Le Conseil Fédéral na pas les moyens de ses ambitions
12 janvier 2005
De la nécessité de repenser le partage du pouvoir entre le Parlement et le Gouvernement
Les institutions suisses fonctionnent bien. Lentement mais sûrement, elles démontrent leur efficacité. Les résultats des votations de 2005 sont d’ailleurs élogieux. Les confédérés se sont prononcés sur cinq objets importants. Dans l’urne, des décisions cruciales ont été adoptées pour l’avenir. Peu de pays au monde peuvent se vanter d’un tel bilan. A son rythme, la Suisse entreprend donc d’importantes réformes et démontre son dynamisme politique. Néanmoins, quand un problème politique n’a pas été anticipé, nos institutions paraissent vacillantes. La gestion du dossier swisscom démontre les limites du pouvoir réel du gouvernement suisse. Dans des situations d’urgence ou de crise, lorsque les circonstances exigent une réponse politique claire et rapide, l’exécutif se meut avec difficultés. A de tels moments, le Conseil Fédéral est prisonnier de sa fonction directoriale. Dans la tourmente, il peine à gouverner. Héritier d’une tradition libérale qui privilégie les contre pouvoirs afin de protéger le citoyen de l’arbitraire, le gouvernement est peu outillé afin d’agir rapidement.
Dans certaines circonstances, il pourrait donc être judicieux de renforcer son pouvoir. Toutefois, comme le rappelait à juste titre le doyen Georges Vedel, « il n’y a pas de pouvoir sans responsabilité ». Il faudrait donc imaginer les mécanismes institutionnels qui permettraient au gouvernement de renforcer sa capacité d’action. Certains plaident pour une élection directe du Conseil Fédéral par le peuple. A priori tentante, cette option ne paraît cependant pas mûre. Personne n’a en effet trouvé la formule magique qui permettrait de tenir compte des équilibres culturels (surtout linguistiques), sociaux et économiques qui font la richesse de la Suisse. D’autres solutions ont pour ambition de vivifier la démocratie représentative. Elles s’intéressent en premier lieu aux rapports entre le Parlement et le Gouvernement. Elles encensent notamment la procédure d’impeachment, le vote de la confiance du législatif envers l’exécutif.
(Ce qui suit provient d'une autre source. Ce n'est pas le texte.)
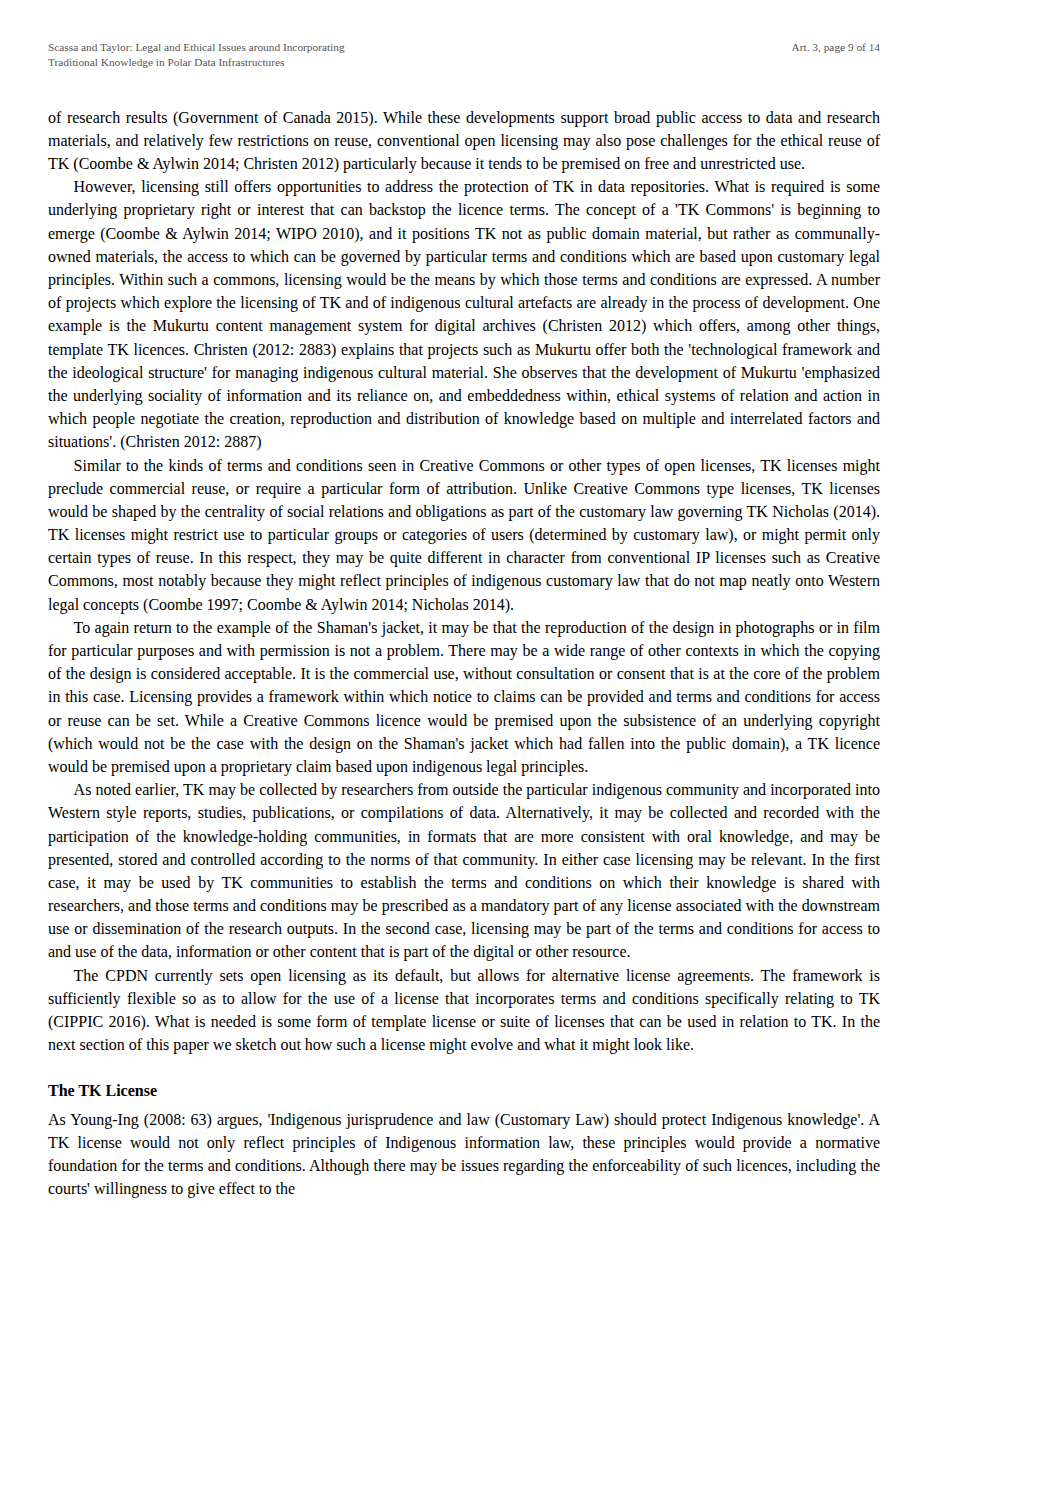Scassa and Taylor: Legal and Ethical Issues around Incorporating
Traditional Knowledge in Polar Data Infrastructures
Art. 3, page 9 of 14
of research results (Government of Canada 2015). While these developments support broad public access to data and research materials, and relatively few restrictions on reuse, conventional open licensing may also pose challenges for the ethical reuse of TK (Coombe & Aylwin 2014; Christen 2012) particularly because it tends to be premised on free and unrestricted use.
However, licensing still offers opportunities to address the protection of TK in data repositories. What is required is some underlying proprietary right or interest that can backstop the licence terms. The concept of a 'TK Commons' is beginning to emerge (Coombe & Aylwin 2014; WIPO 2010), and it positions TK not as public domain material, but rather as communally-owned materials, the access to which can be governed by particular terms and conditions which are based upon customary legal principles. Within such a commons, licensing would be the means by which those terms and conditions are expressed. A number of projects which explore the licensing of TK and of indigenous cultural artefacts are already in the process of development. One example is the Mukurtu content management system for digital archives (Christen 2012) which offers, among other things, template TK licences. Christen (2012: 2883) explains that projects such as Mukurtu offer both the 'technological framework and the ideological structure' for managing indigenous cultural material. She observes that the development of Mukurtu 'emphasized the underlying sociality of information and its reliance on, and embeddedness within, ethical systems of relation and action in which people negotiate the creation, reproduction and distribution of knowledge based on multiple and interrelated factors and situations'. (Christen 2012: 2887)
Similar to the kinds of terms and conditions seen in Creative Commons or other types of open licenses, TK licenses might preclude commercial reuse, or require a particular form of attribution. Unlike Creative Commons type licenses, TK licenses would be shaped by the centrality of social relations and obligations as part of the customary law governing TK Nicholas (2014). TK licenses might restrict use to particular groups or categories of users (determined by customary law), or might permit only certain types of reuse. In this respect, they may be quite different in character from conventional IP licenses such as Creative Commons, most notably because they might reflect principles of indigenous customary law that do not map neatly onto Western legal concepts (Coombe 1997; Coombe & Aylwin 2014; Nicholas 2014).
To again return to the example of the Shaman's jacket, it may be that the reproduction of the design in photographs or in film for particular purposes and with permission is not a problem. There may be a wide range of other contexts in which the copying of the design is considered acceptable. It is the commercial use, without consultation or consent that is at the core of the problem in this case. Licensing provides a framework within which notice to claims can be provided and terms and conditions for access or reuse can be set. While a Creative Commons licence would be premised upon the subsistence of an underlying copyright (which would not be the case with the design on the Shaman's jacket which had fallen into the public domain), a TK licence would be premised upon a proprietary claim based upon indigenous legal principles.
As noted earlier, TK may be collected by researchers from outside the particular indigenous community and incorporated into Western style reports, studies, publications, or compilations of data. Alternatively, it may be collected and recorded with the participation of the knowledge-holding communities, in formats that are more consistent with oral knowledge, and may be presented, stored and controlled according to the norms of that community. In either case licensing may be relevant. In the first case, it may be used by TK communities to establish the terms and conditions on which their knowledge is shared with researchers, and those terms and conditions may be prescribed as a mandatory part of any license associated with the downstream use or dissemination of the research outputs. In the second case, licensing may be part of the terms and conditions for access to and use of the data, information or other content that is part of the digital or other resource.
The CPDN currently sets open licensing as its default, but allows for alternative license agreements. The framework is sufficiently flexible so as to allow for the use of a license that incorporates terms and conditions specifically relating to TK (CIPPIC 2016). What is needed is some form of template license or suite of licenses that can be used in relation to TK. In the next section of this paper we sketch out how such a license might evolve and what it might look like.
The TK License
As Young-Ing (2008: 63) argues, 'Indigenous jurisprudence and law (Customary Law) should protect Indigenous knowledge'. A TK license would not only reflect principles of Indigenous information law, these principles would provide a normative foundation for the terms and conditions. Although there may be issues regarding the enforceability of such licences, including the courts' willingness to give effect to the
Le Conseil Fédéral développe une communication de plus en plus offensive. Autrefois discrets, les membres du collège se multiplient dans les media et nourrissent l’illusion d’être les principaux détenteurs de solutions, les incontournables leviers du pouvoir. S’ils poursuivent cette stratégie de communication, ils devront nécessairement repenser leurs responsabilités politiques et imaginer les mécanismes qui permettraient de les dessaisir ou de les renforcer. A défaut, le peuple pourrait perdre confiance envers un gouvernement qui peinerait à accorder ses paroles à ses actes.